## Text passage
*** Block opens ***

CONCORD, N.H. – The female bear that was involved in repeated bear-human conflict activity in the town of Hanover over the past couple of years remains in the area after giving birth to 4 cubs this winter. Last May, wildlife biologists captured and moved this sow’s 3 yearlings from a previous litter due to ongoing conflicts that included a home entry, but the sow evaded capture. The N.H. Fish and Game Department plans to trap and relocate the sow and her 4 cubs when spring conditions are conducive to moving the bears to a more rural location in northern New Hampshire.
In anticipation of the pending move, Fish and Game biologists have captured the sow and fitted her with a GPS/radio collar. This will enable biologists to monitor the sows movements and behavior, and identify and remove potential food attractants that influence her activity patterns until she and her cubs can be relocated. Having known locations on this bear will also allow biologists to attempt to manipulate conflict behavior through aversive conditioning and other behavior modification techniques. The radio contact will also allow for the more efficient capture once the time is appropriate for this bear family to be relocated.
“It is critically important that area residents remove or secure any food attractants, specifically unsecured garbage and bird feeders,” said Fish and Game Bear Biologist Andrew Timmins. “The failure of some residents to remove food attractants is what caused the level of habituation and food-conditioning exhibited by this bear. Most people do not intentionally feed bears, but inadvertent feeding via garbage and birdseed is equally as detrimental. Bear conflict avoidance is the goal, so birdfeeders should be taken down and all garbage should be secured, with particular attention paid to areas of student housing, which has been a problem in the past.”
The plan is to move this bear and her cubs from an area with high human density and abundant human-associated food attractants to an area where human density and associated attractants are lower in an effort to help this bear and her cubs integrate into a more natural, less controversial environment.
This bear has been in the Hanover area for many years without exhibiting aggressive behavior, but all wild animals should be considered unpredictable and given due space and respect. Bear encounters often escalate when dogs become involved, so residents are asked to maintain complete control of their dogs at all times.
N.H. Fish and Game is working in conjunction with Ben Kilham of Lyme, NH, to help manage this situation. Ben is a longtime partner of the Department’s bear management program and is highly regarded as an expert on bear behavior.

*** Block closes ***

(Collected data)
*** Block opens ***

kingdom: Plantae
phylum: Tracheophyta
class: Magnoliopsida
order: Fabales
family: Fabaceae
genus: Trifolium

*** Block closes ***

## Tasks to complete
(a) According to the text about the Hanover bear, how many cubs did the sow give birth to this winter?
(b) List everything the text about the Hanover bear says the GPS/radio collar will allow biologists to do.
(c) Do these statements agree with the text about the Hanover bear? Answer yes or no for each, quoting the deciding words. (i) Biologists captured and moved the sow's yearlings last May. (ii) The bear has shown aggressive behavior in the Hanover area. (iii) The bears are to be moved to a location in southern New Hampshire.

## Task responses
(a) 4 cubs.

(b)
- Monitor the sow's movements and behavior
- Identify and remove potential food attractants that influence her activity patterns until she and her cubs can be relocated
- Attempt to manipulate conflict behavior through aversive conditioning and other behavior modification techniques
- Capture her more efficiently once the time is appropriate for the bear family to be relocated

(c)
(i) Yes: "Last May, wildlife biologists captured and moved this sow’s 3 yearlings from a previous litter"
(ii) No: "This bear has been in the Hanover area for many years without exhibiting aggressive behavior"
(iii) No: "a more rural location in northern New Hampshire"